[Before-and-after object listings]

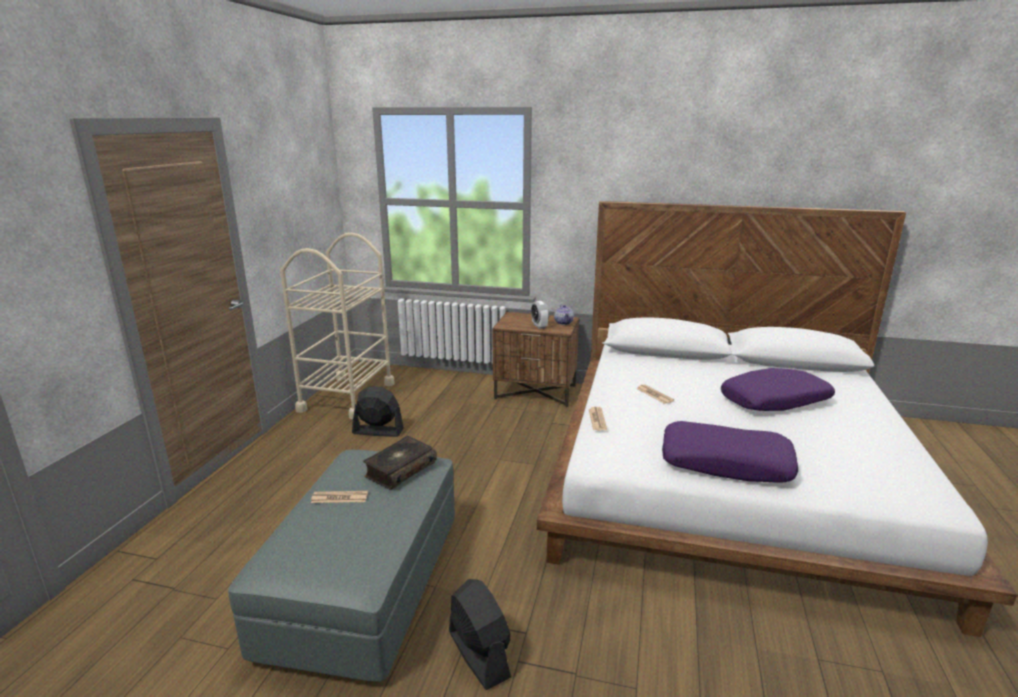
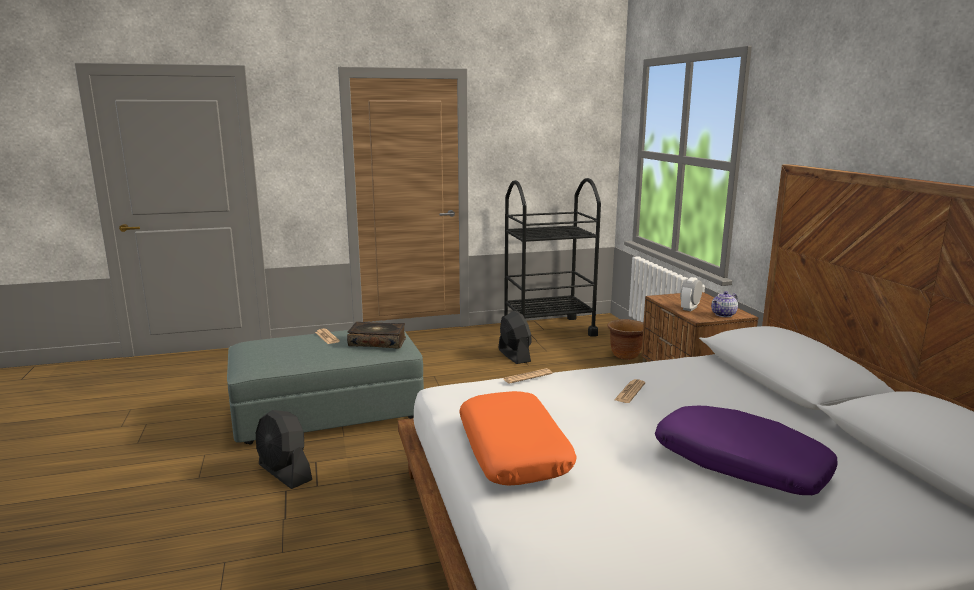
camera: 60 degrees right, 5 degrees down
(347, 397) = (548, 330): beige cart -> black cart
(447, 388) = (625, 355): none -> brown planter
(478, 654) = (285, 473): black fan -> black fan turned 105 degrees clockwise
(725, 463) = (514, 450): purple pillow -> orange pillow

> **Task statement**:
In which lines of the records does the word "black" appear? Copy each of them.

> **Solution to this exercise**:
(347, 397) = (548, 330): beige cart -> black cart
(478, 654) = (285, 473): black fan -> black fan turned 105 degrees clockwise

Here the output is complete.